2010/10/15

Using BaseX to grep through Charles output

BaseX is a fantastic tool to grep through large XML files by creating indices for text, attributes and path summaries. I use this to analyze data generated by Charles, an HTTP proxy / HTTP monitor / Reverse Proxy. Both tools are written in Java, so you should have no problems running them. While the latter is not OSS, it comes at a reasonable price and may be used in a trial version for 30 days after which you get a nagging dialog.

Charles may be used as a simple tool to run stress tests. Just choose it as a proxy, run your usual usecases and export the data to xml. Two of the power features Charles offers are Man in the middle for SSL connections by importing the Charles Root CA certificate and modifying your requests on the fly to use test systems of new software instead of the live ones. Afterwards you may check the output by grepping your expected results using BaseX using XQuery or XPath. An example:

  • Start Firefox creating a new profile /Applications/Firefox.app/Contents/MacOS/firefox-bin -profileManager called Charles.
  • Download and install Charles' Firefox extension by visiting the download site and restart Firefox after installation.
  • In the Tools menu of Firefox Charles offers to install the CA certificate.
  • Make sure you have Charles running and choose to proxy Firefox in it's Proxy menu.
  • Enable Charles in the Tools menu of Firefox, now you should see requests coming through Charles.
  • Search for hgkit in Google.
  • Drill down in Charles tree view and find the http://www.google.de/search?client=firefox-a&rls=org.mozilla%3Aen-US%3Aofficial&channel=s&hl=de&source=hp&q=hgkit&meta=&btnG=Google-Suche request.
  • From the context menu of this request choose Repeat advanced and enter 100 iterations with 5 concurrent requests making sure to use a new session.
  • Export the new session in Charles as google-hgkit.xml.
  • Now start BaseX and create a new database referencing google-hgkit.xml. If you encounter an error Invalid byte 1 of 1-byte UTF-8 sequence make sure to use the built in parser in the Parsing tab. Make sure you chose Options/Realtime execution.
  • Analyze your data:
    • A search for /charles-session/transaction should result in 100 hits.
    • A search for /charles-session/transaction/response[@status="200"] should result in 100 hits.
    • As the html returned by the search is escaped in the body, you need to use XML escaping in your search through the body.

______________________________

▸ **Required task 1**:
Sum up the post on using BaseX with Charles in two sentences.

Source data

______________________________

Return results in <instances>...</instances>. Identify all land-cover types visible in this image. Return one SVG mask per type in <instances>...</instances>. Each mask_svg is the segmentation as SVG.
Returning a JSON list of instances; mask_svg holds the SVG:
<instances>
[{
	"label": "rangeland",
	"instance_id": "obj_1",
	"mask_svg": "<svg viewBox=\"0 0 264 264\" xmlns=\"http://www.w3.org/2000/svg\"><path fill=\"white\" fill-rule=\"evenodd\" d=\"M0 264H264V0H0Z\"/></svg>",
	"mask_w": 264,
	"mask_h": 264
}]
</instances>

______________________________

▸ **Required task 2**:
In all of the records, switch "land-cover types" to "terrain types" and write the lines out again with nothing else changed.

▸ **Task solution 1**:
BaseX is a tool for searching large XML files by building indexes for text, attributes and path summaries, and the writer uses it to analyze data from Charles, an HTTP proxy and monitor. Charles can serve as a simple stress-testing tool: you proxy your usual use cases, export the data to XML, and then check the output with BaseX using XQuery or XPath, as a worked example with a Google search for hgkit shows.

▸ **Task solution 2**:
Return results in <instances>...</instances>. Identify all terrain types visible in this image. Return one SVG mask per type in <instances>...</instances>. Each mask_svg is the segmentation as SVG.
Returning a JSON list of instances; mask_svg holds the SVG:
<instances>
[{
	"label": "rangeland",
	"instance_id": "obj_1",
	"mask_svg": "<svg viewBox=\"0 0 264 264\" xmlns=\"http://www.w3.org/2000/svg\"><path fill=\"white\" fill-rule=\"evenodd\" d=\"M0 264H264V0H0Z\"/></svg>",
	"mask_w": 264,
	"mask_h": 264
}]
</instances>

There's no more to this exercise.